Read the following introduction and chapter two of the book below.

Introduction

You specified that you wanted to hear from me personally, so here I am," Ronald Reagan wrote to a citizen in 1981. And here he is, in his own words, in over 1,000 letters to family, friends, colleagues, and often to people he had never met.

This book presents letters by Ronald Reagan written during 72 years of his life, from 1922 to 1994. Reagan revealed himself -- his beliefs, his values, his character, and his policies -- through these private letters. He made candid, considerate, and tough statements that he rarely made in a public speech or an open forum. He enjoyed responding to citizens, and comforting or giving advice or encouragement to friends. Throughout some periods of his life, there are many thousands of surviving letters written in his own hand. We created a database of over 5,000 letters of interest for which we have a hand-written draft or which he dictated. We have found thousands of others of lesser interest, and we believe that there are still scores more in private collections. Over the course of his life, Reagan may have written upwards of 10,000 letters.

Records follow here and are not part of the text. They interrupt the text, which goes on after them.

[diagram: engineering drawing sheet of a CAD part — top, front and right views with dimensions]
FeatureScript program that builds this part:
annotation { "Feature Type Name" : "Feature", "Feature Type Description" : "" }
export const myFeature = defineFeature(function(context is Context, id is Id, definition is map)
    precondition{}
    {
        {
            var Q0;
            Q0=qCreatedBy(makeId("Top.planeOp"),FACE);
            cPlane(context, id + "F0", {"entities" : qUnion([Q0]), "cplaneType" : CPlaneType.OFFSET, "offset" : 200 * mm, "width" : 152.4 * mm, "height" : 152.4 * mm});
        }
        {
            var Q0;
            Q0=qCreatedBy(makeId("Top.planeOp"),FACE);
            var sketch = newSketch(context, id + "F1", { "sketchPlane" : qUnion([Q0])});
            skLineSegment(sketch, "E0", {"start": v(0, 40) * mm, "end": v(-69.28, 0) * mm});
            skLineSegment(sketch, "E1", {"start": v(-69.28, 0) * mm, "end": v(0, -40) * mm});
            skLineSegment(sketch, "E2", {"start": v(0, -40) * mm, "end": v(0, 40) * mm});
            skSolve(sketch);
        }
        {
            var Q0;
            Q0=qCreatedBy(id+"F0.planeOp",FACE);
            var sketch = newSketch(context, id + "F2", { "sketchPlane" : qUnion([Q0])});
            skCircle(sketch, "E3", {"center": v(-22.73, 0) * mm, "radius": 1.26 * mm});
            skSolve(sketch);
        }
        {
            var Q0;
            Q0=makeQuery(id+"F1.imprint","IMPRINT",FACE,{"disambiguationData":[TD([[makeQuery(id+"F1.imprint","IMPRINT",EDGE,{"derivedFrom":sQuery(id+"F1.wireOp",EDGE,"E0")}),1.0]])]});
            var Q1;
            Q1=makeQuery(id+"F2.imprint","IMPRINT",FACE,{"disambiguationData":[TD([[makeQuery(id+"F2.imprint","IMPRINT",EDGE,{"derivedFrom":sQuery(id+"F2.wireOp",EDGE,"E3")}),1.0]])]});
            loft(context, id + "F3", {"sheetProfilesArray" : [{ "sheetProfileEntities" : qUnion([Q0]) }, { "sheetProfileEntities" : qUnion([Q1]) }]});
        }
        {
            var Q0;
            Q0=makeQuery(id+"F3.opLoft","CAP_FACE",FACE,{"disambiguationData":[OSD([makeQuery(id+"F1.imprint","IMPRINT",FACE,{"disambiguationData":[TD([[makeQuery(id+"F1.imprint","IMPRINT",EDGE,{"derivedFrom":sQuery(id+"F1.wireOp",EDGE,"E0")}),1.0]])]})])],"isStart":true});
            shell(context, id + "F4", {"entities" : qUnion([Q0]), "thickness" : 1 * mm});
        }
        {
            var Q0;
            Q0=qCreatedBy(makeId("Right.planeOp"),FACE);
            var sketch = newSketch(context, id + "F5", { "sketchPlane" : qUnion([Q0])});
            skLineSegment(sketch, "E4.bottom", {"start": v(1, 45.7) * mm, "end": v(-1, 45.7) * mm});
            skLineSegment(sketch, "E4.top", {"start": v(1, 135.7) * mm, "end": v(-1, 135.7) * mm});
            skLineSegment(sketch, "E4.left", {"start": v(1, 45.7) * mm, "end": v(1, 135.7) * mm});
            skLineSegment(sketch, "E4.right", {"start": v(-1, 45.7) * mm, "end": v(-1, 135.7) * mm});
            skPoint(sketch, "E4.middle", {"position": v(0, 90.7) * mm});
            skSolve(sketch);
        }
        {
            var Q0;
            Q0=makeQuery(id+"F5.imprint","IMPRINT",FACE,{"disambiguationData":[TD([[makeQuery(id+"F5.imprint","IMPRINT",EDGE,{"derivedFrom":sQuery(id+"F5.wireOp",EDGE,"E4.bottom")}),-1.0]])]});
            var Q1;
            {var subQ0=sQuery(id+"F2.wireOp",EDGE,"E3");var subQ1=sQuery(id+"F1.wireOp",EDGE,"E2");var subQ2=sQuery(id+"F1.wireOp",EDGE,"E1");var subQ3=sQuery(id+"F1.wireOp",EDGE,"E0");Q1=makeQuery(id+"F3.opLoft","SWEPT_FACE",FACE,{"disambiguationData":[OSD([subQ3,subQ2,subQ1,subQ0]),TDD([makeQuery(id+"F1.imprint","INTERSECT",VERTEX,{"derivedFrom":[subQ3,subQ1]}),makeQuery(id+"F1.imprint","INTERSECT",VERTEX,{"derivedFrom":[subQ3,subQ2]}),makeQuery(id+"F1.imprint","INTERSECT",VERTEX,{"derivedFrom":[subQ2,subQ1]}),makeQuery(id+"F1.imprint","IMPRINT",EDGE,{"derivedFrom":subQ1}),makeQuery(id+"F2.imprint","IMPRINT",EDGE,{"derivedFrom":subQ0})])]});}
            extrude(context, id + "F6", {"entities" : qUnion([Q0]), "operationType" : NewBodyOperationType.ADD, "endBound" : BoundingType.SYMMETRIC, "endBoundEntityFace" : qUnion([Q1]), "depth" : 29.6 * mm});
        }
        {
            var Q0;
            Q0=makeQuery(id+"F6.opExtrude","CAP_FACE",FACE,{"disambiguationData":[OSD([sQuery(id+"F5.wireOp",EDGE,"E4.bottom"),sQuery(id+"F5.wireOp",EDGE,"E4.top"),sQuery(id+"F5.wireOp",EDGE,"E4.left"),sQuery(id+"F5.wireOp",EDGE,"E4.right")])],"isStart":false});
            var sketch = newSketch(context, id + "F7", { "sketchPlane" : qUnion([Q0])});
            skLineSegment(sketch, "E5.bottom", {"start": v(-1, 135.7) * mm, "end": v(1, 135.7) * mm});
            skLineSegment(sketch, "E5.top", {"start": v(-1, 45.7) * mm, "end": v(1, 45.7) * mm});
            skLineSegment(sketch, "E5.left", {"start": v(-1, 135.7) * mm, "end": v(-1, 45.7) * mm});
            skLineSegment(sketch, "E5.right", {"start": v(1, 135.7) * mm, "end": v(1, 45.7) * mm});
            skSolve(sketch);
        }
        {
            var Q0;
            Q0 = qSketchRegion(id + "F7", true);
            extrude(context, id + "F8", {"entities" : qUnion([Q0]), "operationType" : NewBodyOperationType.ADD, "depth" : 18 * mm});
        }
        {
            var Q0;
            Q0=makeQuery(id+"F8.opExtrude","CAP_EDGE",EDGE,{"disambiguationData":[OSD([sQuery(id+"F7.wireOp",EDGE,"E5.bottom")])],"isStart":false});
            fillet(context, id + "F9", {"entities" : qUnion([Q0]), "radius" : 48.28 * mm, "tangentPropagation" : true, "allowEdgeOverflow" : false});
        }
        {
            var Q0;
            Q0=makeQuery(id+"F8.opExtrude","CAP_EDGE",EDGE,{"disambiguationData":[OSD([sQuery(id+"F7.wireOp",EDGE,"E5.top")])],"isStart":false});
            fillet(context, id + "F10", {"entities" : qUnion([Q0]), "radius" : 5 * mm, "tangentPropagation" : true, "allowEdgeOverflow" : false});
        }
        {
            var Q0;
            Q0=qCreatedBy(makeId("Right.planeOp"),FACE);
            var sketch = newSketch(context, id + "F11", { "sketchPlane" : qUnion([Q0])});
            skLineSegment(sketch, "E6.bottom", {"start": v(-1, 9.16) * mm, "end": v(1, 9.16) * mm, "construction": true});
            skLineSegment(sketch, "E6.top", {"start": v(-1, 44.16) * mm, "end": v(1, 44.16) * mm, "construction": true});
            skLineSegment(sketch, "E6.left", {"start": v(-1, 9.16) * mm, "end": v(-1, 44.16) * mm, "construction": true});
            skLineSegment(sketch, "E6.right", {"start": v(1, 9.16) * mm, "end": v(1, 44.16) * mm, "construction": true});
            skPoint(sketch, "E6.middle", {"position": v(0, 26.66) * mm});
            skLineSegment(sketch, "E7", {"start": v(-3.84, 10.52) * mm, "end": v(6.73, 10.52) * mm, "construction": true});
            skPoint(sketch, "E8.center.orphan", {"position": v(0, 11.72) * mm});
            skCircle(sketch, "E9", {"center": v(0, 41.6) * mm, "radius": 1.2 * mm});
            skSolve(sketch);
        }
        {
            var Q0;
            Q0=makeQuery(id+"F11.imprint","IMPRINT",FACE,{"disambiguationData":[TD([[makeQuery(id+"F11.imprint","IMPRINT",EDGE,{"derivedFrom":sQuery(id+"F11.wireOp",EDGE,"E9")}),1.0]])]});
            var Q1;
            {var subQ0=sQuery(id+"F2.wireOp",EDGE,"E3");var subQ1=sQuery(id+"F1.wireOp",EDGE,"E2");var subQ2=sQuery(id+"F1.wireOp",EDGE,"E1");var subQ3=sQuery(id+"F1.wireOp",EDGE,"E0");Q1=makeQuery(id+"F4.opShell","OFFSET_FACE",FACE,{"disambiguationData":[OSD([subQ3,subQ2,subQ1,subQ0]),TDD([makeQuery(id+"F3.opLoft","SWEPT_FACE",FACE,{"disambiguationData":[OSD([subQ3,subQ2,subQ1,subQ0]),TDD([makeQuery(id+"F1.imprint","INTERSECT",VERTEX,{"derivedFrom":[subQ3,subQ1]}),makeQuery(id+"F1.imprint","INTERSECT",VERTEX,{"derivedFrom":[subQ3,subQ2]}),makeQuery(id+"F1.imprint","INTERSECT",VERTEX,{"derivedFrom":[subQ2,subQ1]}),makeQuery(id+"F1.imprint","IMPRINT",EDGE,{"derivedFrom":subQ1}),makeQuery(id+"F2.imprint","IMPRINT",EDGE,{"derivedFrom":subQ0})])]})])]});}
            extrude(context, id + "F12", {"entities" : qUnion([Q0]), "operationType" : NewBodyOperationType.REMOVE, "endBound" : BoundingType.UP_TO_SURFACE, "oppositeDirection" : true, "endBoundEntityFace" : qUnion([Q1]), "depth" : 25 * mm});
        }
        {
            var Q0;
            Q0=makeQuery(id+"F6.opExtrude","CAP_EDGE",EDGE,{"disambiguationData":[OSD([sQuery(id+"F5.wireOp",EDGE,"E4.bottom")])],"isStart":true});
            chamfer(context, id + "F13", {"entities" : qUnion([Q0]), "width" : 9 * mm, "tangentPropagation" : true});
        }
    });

Reagan wrote to many people. He wrote to members of his family; to old friends from high school and college; to old friends from his years as a radio announcer, an actor, and a spokesman for General Electric. He wrote to Californians he came to know when he ran for and served as governor. He wrote to people who supported him financially, politically, and philosophically when he was running for president. He wrote to members of the media, some of whom were also friends; to movie fans who became friends and supporters; to heads of government; to civic and intellectual leaders; and to children and young people. Among Reagan's most unguarded correspondents were old friends such as Walter Annenberg, Laurence Beilenson, George Murphy, William F. Buckley Jr., Victor Krulak, and Barney Oldfield.